Thank you. I am referring to all the persons, jumping on the hype train.
Bitcoin and ethereum network is run by miners, which will earn money for handling transactions and downloading the whole blockchain. If you have a 100 Terabyte Tangle, do you think people will download it just for good will? You mentioned seeding torrents is done without incentive. It is not. It is one of the biggest problems of torrents. Try to download a random torrent and it will be offline 90% of the time. It is exactly the problem I am describing. Blockchain should be persistent. To reach this goal, people need an incentive to download and store the data. No fees makes no sense here. I read many arguments against it and they are all based on good will. Well, I don't want to take the bet, that some people just want to make this world a better place and will invest millions of dollars, just to keep the network alive, without gaining direct profit from it.
There's a lot of em, that's for sure. I can't argue the fomo/hype is out of control at this point - but not all of us just stumbled on this stuff in the past 30-60 days :)
I don't believe this is true, though I'd love to see any information that says otherwise. The network itself is actually decentralized via people running full nodes. The miners are just the ones producing the blocks and earning the rewards. It only takes one (or a few, if you want failover/high availability) bitcoin full nodes to power an entire mining farm. You could setup hundreds/thousands of ASIC devices to mine and use a single full node to feed block headers to all of them and occasionally submit a block.
Then there's the case of mining pools, which arguably is one of the most prevalent forms of mining in terms of individual users. The miners who use pools don't download the blockchain either, the pool does, and they again probably run only a handful of nodes for the entire pool. Those full nodes are not even publicly accessible to the larger network (to prevent DDOS) and hidden behind a stratum. Every home ETH miner you know probably uses a pool and doesn't run a full node, nor do they actually download the entire blockchain. They're taking rewards and not contributing to that P2P distribution.
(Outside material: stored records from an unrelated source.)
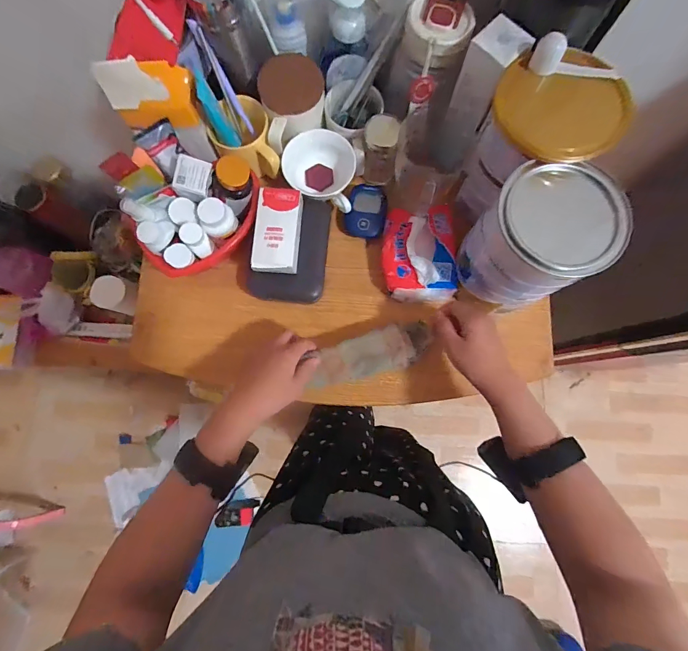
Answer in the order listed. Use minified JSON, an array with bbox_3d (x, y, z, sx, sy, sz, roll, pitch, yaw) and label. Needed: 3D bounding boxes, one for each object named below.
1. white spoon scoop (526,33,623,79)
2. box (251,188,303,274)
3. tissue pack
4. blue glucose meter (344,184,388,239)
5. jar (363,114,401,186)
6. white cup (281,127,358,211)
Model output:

In the case of Steem (one of the blockchains I know the most about), the witnesses here do download the full blockchain on their "mining" servers, but then they completely firewall it off from the world so that it'll never be discoverable by the rest of the network. The P2P distribution on the Steem blockchain doesn't happen on incentivized nodes either.
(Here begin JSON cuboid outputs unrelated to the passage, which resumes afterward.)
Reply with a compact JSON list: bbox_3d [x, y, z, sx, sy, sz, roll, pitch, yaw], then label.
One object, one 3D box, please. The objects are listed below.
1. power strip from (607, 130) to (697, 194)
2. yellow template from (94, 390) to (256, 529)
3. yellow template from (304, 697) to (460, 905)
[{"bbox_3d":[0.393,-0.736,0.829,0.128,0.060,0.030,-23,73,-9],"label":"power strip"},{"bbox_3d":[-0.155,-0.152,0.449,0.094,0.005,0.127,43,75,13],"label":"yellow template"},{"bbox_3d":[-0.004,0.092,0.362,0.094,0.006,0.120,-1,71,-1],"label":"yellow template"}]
The ones who probably run the most full nodes on any blockchain network (and thus distributing on the P2P network) are likely the exchanges and service providers, since they're continually bombarding the APIs with requests to monitor transactions and submit operations at a far greater rate than any miner would.
From what I understand - those who are actually rewarded in mining make up an incredibly small portion of the people who actually download the full blockchain and then redistribute it to others across the P2P network.
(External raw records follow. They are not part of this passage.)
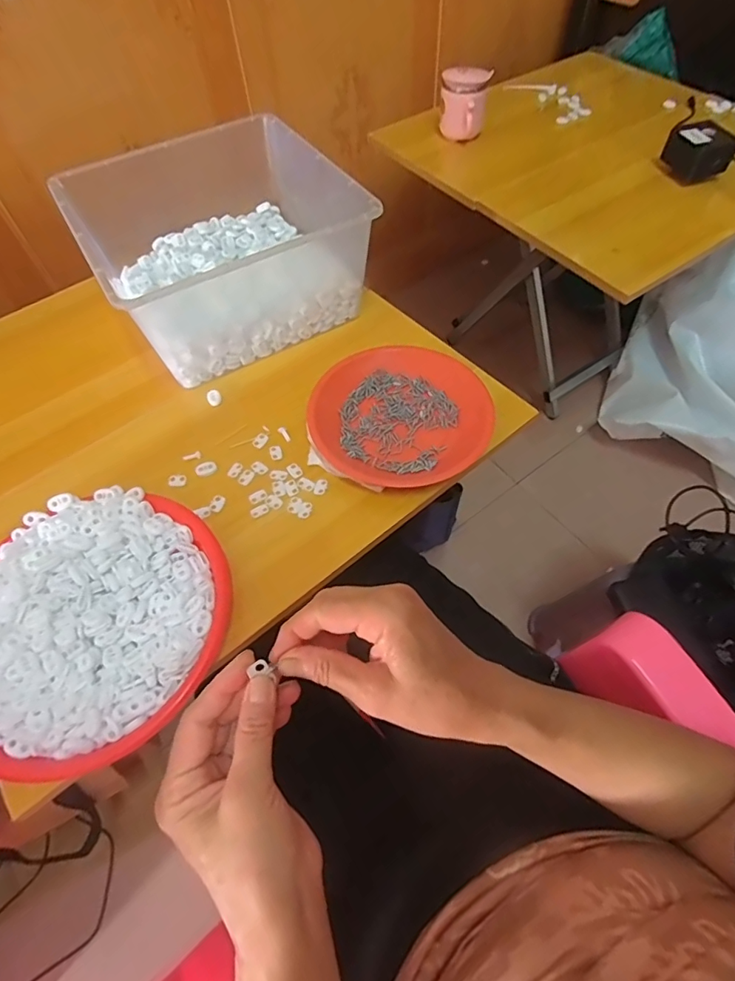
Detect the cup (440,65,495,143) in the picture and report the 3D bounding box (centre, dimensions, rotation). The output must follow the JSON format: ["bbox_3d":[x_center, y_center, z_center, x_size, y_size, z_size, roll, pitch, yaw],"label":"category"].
[{"bbox_3d":[0.167,-0.667,0.854,0.077,0.094,0.082,-1,59,2],"label":"cup"}]

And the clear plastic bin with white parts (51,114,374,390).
[{"bbox_3d":[-0.181,-0.305,0.609,0.286,0.133,0.276,-30,62,-14],"label":"clear plastic bin with white parts"}]

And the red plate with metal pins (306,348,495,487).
[{"bbox_3d":[0.038,-0.086,0.545,0.197,0.032,0.183,0,59,3],"label":"red plate with metal pins"}]

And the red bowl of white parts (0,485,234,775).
[{"bbox_3d":[-0.241,0.110,0.432,0.228,0.052,0.229,-4,59,1],"label":"red bowl of white parts"}]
From Spain Madrid, thank you for an honest un vias expert opinion, any other currency with new tech we should know about?
you are a Artist mi friend.
You got a lot of hate for your opinionated post/video :). When bitcoin passed 10 or 14k, you said one thing, market doesn't care about tech anymore, it's a ponzi, bigger fool theory.Even right now when I'm "investing", I do look what coin or project offers but I'm more inclined to see if there'll be bigger fools to buy that shit for a higher price, maybe because of some pretty website, maybe because they have a "partnership" deal with someone.
Everytime I argued against iota, it's flaws, I got downvoted to oblivion in reddit, it's the same thing with raiblocks, or ripple right now. There are laggards everywhere, honestly I don't care about the tech behind raiblocks, today it dipped and I got myself small amount xrb, I may increase that position only to dump it on binance, hoping there'll be fools who'll buy it for a higher price there.
Every coin actually has its own set of fools, even in Bitcoin. There are various kinds of crypto investors however, that's for sure!